To control the output, pipe the cat command to head, limiting it to the first five rows with -n 5:

(This is unnecessary here, as each partition only has five rows. In practice, however, with larger datasets, this is how you would check the contents of a few rows within your partitions.)

 1
 2
 3
 4
 5
 6
 7
 8
 9
10
11
12
13
14
15
16
17
18
19
[hdfs@localhost:/sqoop]$ hdfs dfs -cat sales/part-m-00001 |head -n 5
6,2016-09-28,3.45,3,3
7,2016-09-28,4.56,3,4
8,2016-09-28,5.67,3,5
9,2016-09-28,1.23,4,1
10,2016-09-28,1.23,5,1
[hdfs@localhost:/sqoop]$ hdfs dfs -cat sales/part-m-00002 |head -n 5
11,2016-09-28,1.23,6,1
12,2016-09-29,1.23,7,1
13,2016-09-29,2.34,7,2
14,2016-09-29,3.45,7,3
15,2016-09-29,4.56,7,4
[hdfs@localhost:/sqoop]$ hdfs dfs -cat sales/part-m-00003 |head -n 5
16,2016-09-29,5.67,7,5
17,2016-09-29,6.78,7,6
18,2016-09-29,7.89,7,7
19,2016-09-29,7.89,8,7
20,2016-09-30,1.23,9,1
[hdfs@localhost:/sqoop]$

To extract data from multiple PostgreSQL tables, use the following command:

1
2
3
4
5
6
7
[hdfs@localhost:/sqoop]$ cat sqoopCommand.sh
sqoop import --connect 'jdbc:postgresql://aaa.bbb.ccc.ddd:5432/toptal?ssl=true&sslfactory=org.postgresql.ssl.NonValidatingFactory' \
--username 'postgres' -P \
--target-dir 'creditCardOrders' \
--split-by 'pksales' \
--query "select s.pksales, s.saledate, s.saleamount, o.shippingtype, o.methodofpayment from sales s inner join orders o on s.orderid=o.orderid where o.methodofpayment='credit card' and \$CONDITIONS"
[hdfs@localhost:/sqoop]$

This command uses similar arguments, but their significance changes:

--target-dir: Specifies the HDFS directory to store the selected data. This is mandatory when using a free-form query with Sqoop.
--split-by: Even with the primary key, we still need to provide a unique identifier for Sqoop to distribute the workload.
--query: This is where you provide your SQL query within double quotes. Note: no backslash for line continuation within the query. The and \$CONDITIONS at the end is crucial - Sqoop replaces $CONDITIONS with a unique expression automatically.

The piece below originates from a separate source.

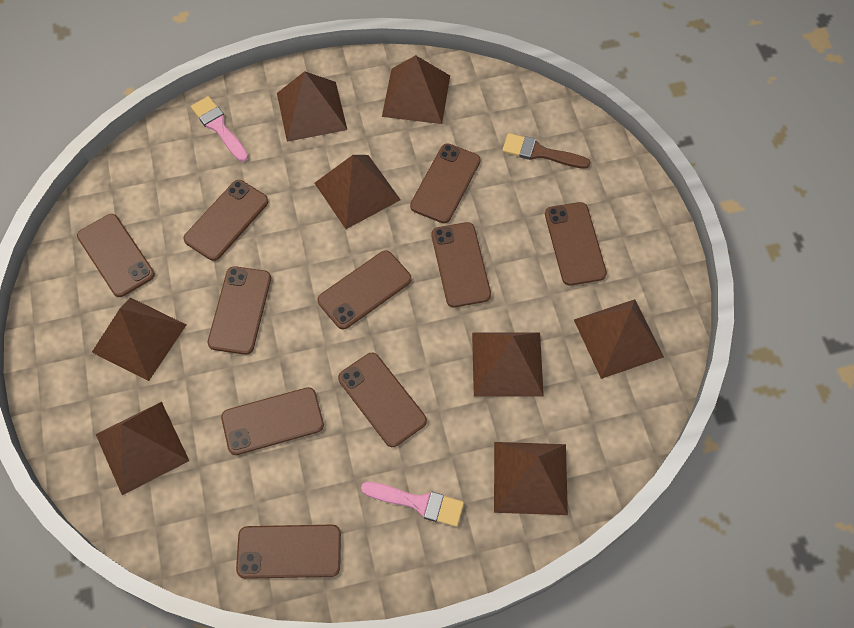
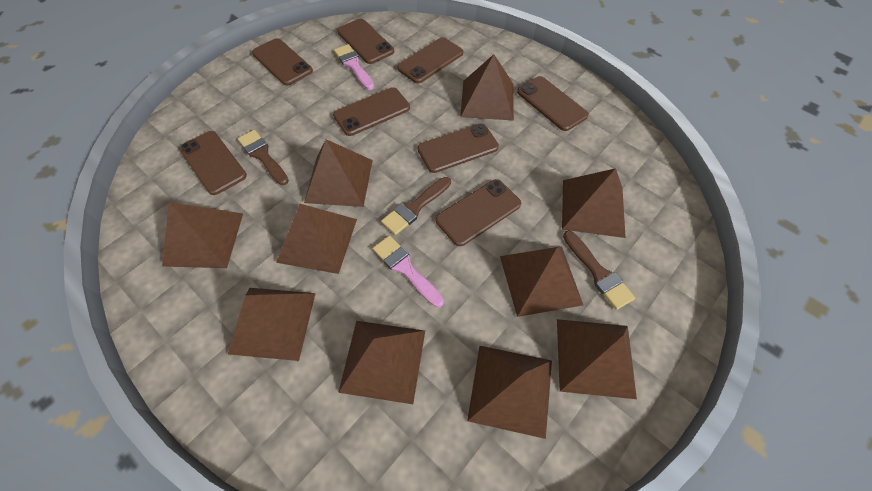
brown brush: [502,133,590,169] = 1 -> [238,130,289,185] [381,177,451,235] [563,230,635,310] = 3
brown phone: [77,214,155,297] [183,180,268,261] [208,266,271,355] [221,387,324,455] [236,525,341,579] [318,250,411,330] [338,353,427,447] [410,143,481,223] [432,222,491,307] [545,202,607,285] = 10 -> [179,131,247,195] [252,38,313,86] [333,87,410,136] [337,19,394,64] [397,37,463,83] [418,124,499,173] [436,179,521,246] [517,76,589,131] = 8
brown pyramid: [92,297,186,381] [96,402,189,495] [277,71,347,142] [315,155,401,229] [382,55,450,124] [472,332,544,397] [494,442,568,515] [574,299,664,379] = 8 -> [162,202,243,268] [228,288,316,361] [276,204,357,274] [304,139,373,207] [338,321,425,404] [460,54,514,121] [467,346,552,439] [500,246,583,317] [557,319,637,399] [562,168,626,238] = 10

Issues or No Issues: You Should Consider HDFS

HDFS offers numerous advantages over relational databases. For data analysis, migrating your data to HDFS is a smart move.

With the knowledge gained here, you can easily import data from a relational database to HDFS using a single command. While our examples used a small dataset, the process remains the same for larger volumes.

Feel free to experiment with importing large tables and different delimiters. Apache Sqoop streamlines the process compared to manually exporting, transferring, and loading data.